Saturday, March 16, 2013

Saturday Silliness

Victims of the Sequestration?

A sweet old couple, both well into their 70's, go to a sex therapist's office.

The doctor asks, 'What can I do for you?' 

The man says, 'Will you watch us have sexual intercourse?' 

The doctor raises both eyebrows, but he is so amazed that such an elderly couple is asking 
for sexual advice that he agrees. When the couple finishes, the doctor says, 'There's absolutely
 nothing wrong with the way you have intercourse..'

He thanks them for coming, he wishes them good luck, he charges them $50 and he says
 good bye. 

The next week, the same couple returns and asks the sex therapist to watch again.
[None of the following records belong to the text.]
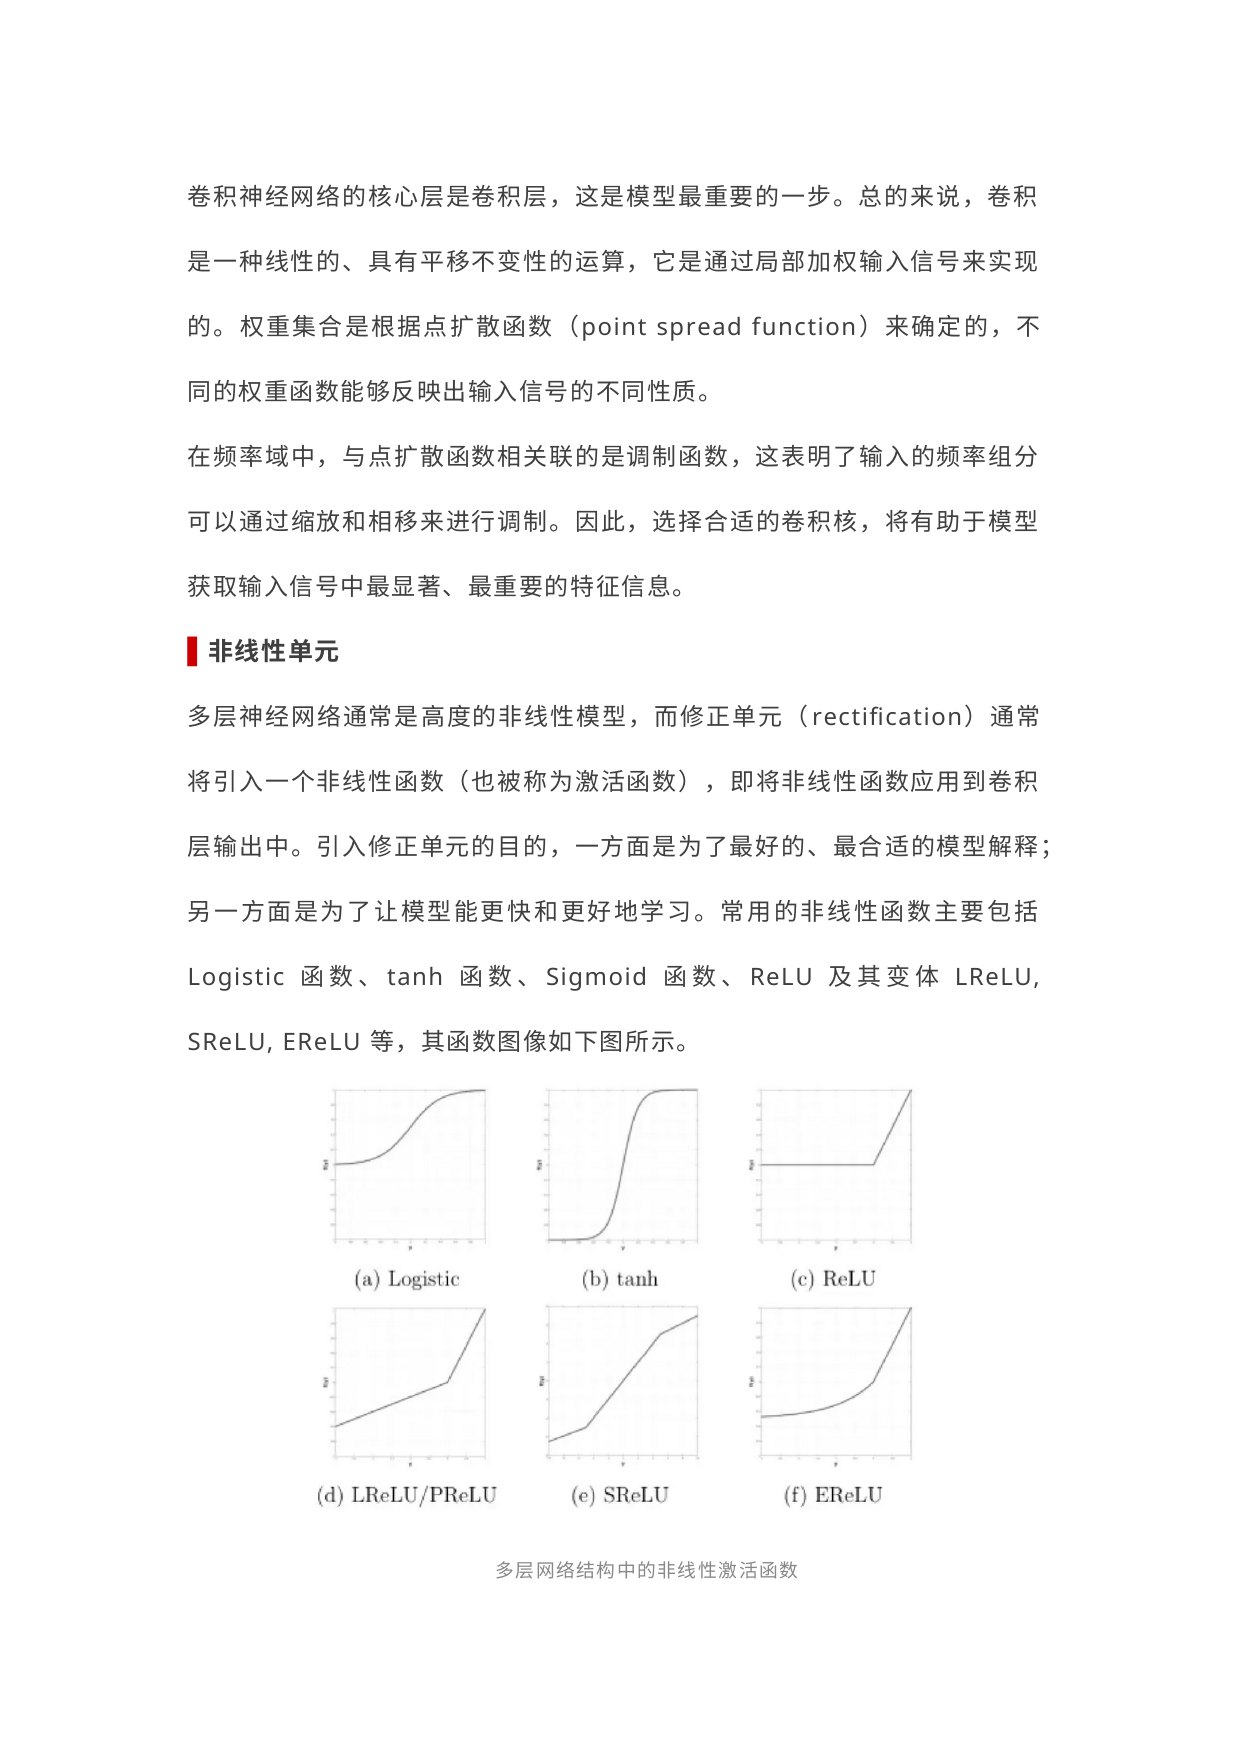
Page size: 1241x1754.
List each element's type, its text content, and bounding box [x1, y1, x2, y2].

text 在频率域中，与点扩散函数相关联的是调制函数，这表明了输入的频率组分可以通过缩放和相移来进行调制。因此，选择合适的卷积核，将有助于模型获取输入信号中最显著、最重要的特征信息。 [187, 422, 1040, 617]
text 多层神经网络通常是高度的非线性模型，而修正单元（rectification）通常将引入一个非线性函数（也被称为激活函数），即将非线性函数应用到卷积层输出中。引入修正单元的目的，一方面是为了最好的、最合适的模型解释；另一方面是为了让模型能更快和更好地学习。常用的非线性函数主要包括 Logistic 函数、tanh 函数、Sigmoid 函数、ReLU 及其变体 LReLU, SReLU, EReLU 等，其函数图像如下图所示。 [187, 682, 1040, 1072]
text ﻿﻿多层网络结构中的非线性激活函数 [200, 1527, 1040, 1592]
text ▌非线性单元 [187, 617, 1040, 682]
text 卷积神经网络的核心层是卷积层，这是模型最重要的一步。总的来说，卷积是一种线性的、具有平移不变性的运算，它是通过局部加权输入信号来实现的。权重集合是根据点扩散函数（point spread function）来确定的，不同的权重函数能够反映出输入信号的不同性质。 [187, 162, 1040, 422]
picture [314, 1072, 927, 1514]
The sex
 therapist is a bit puzzled, but agrees.

This happens several weeks in a row.  The couple makes an appointment, has intercourse
 with no problems, pays the doctor, then leave.
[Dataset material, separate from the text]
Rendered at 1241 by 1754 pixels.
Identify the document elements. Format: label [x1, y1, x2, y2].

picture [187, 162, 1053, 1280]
Finally, after 3 months of this routine, the doctor says, 'I'm sorry, but I have to ask. Just what 
are you trying to find out?'

The man says, 'We're not trying to find out anything. She's married; so we can't go to her house.
I'm married; and we can't go to my house.  The Holiday Inn charges $98. The Hilton charges $139.
We do it here for $50, and Medicare pays $43 of it, leaving my net cost of $7.  
We have to stay within our budget!



A woman was taking her time browsing through everything at a friend's yard sale, 
and said to her, "My husband is going to be very angry I stopped at a yard 
 "I'm sure he'll understand when you tell him about all the bargains you found," 
her friend replied. 
 "Normally, yes," she said. "But he just broke his leg, and he's waiting for me 
to take him to the hospital to have it set." 


Cheap Cooling

A man died and went to heaven, where he met St. Peter sitting at a desk in the 
middle of a great hall. On the walls were millions of clocks. "What are those 
used for?" he asked.

 St. Peter said, "There's one of them for every living person on Earth ticking out the 
days of their lives." 
 The newcomer noticed that the hands of some of the clocks were moving faster 
than others. "Why do they move at different speeds," he asked.  
St. Peter said, "Every time you tell a lie you lose one hour of your life and 
your clock speeds up."  
The newcomer looked around and then asked, "Do you have one of these for my 
St. Peter answered, "Sure! It's in the back room. We use it for a ceiling fan." 

Wishful Thinking

A young man walked into the local welfare office to pick up his check.  He marched up to the counter and said, "Hi.  You know, I just hate drawing welfare.  I'd really rather have a job.  I don't like taking advantage of the system. . .getting something for nothing."

The social worker behind the counter said, "Your timing is excellent.  We just got a job opening from a very wealthy man who wants a chauffeur and bodyguard for his beautiful daughter.  You'll have to drive her around in his Mercedes, and he will supply all of your clothes.  Because of the long hours, meals will be provided.

You will also be expected to escort the daughter on her overseas holiday trips.  This is rather awkward to say, but you will also be expected to satisfy her sexual needs, and as a 23-year-old she has a rather strong sex drive.'

The guy, just plain wide-eyed said, "You're bullshitting me!"

The social worker said, "Yes, but you started it!"




Brian Miller said...

well yard sales are important you, $50 that is a steal...especially when you can get medicade to chip

Jeannine Breton said...

Good ones Eva, I love the

Gail said...

You are the icing on my week's cake!

Al Penwasser said...

And, if Medicare picks up the tab, score!

Yamini MacLean said...

Hari OM
Oh I do look forward to Saturdays at Eva's place!! &>

Charlotte Crawley said...

Good laughs. Happy St. Patrick's Day.

Alessandra said...

The welfare guy was the best....Thanks for the laughs, as usual.. :)

River said...

Oh my God! The ceiling fan one made me laugh so loud, I'm sure I scared the neighbours.
I love the old coupe watching their budget too. Paid by Medicare to have sex!

Paula Jones said...

hahaha!!!! LOVE the Yard Sale one!

Pat said...

The garage sale joke reminds me of the bumper sticker, "I brake for garage sales!"

Love the ceiling fan one, too!

Sue said...

Loved the ceiling fan one!


Pearl said...

The yard sale one reminds me: I used to have a boyfriend who broke his leg as a teenager. His mother drove him to the doctor -- but stopped at a hardware store on her way there!


Barbara Morden said...

Too funny, I enjoyed your post and look forward to following! Thanks for stopping by my blog from SITS!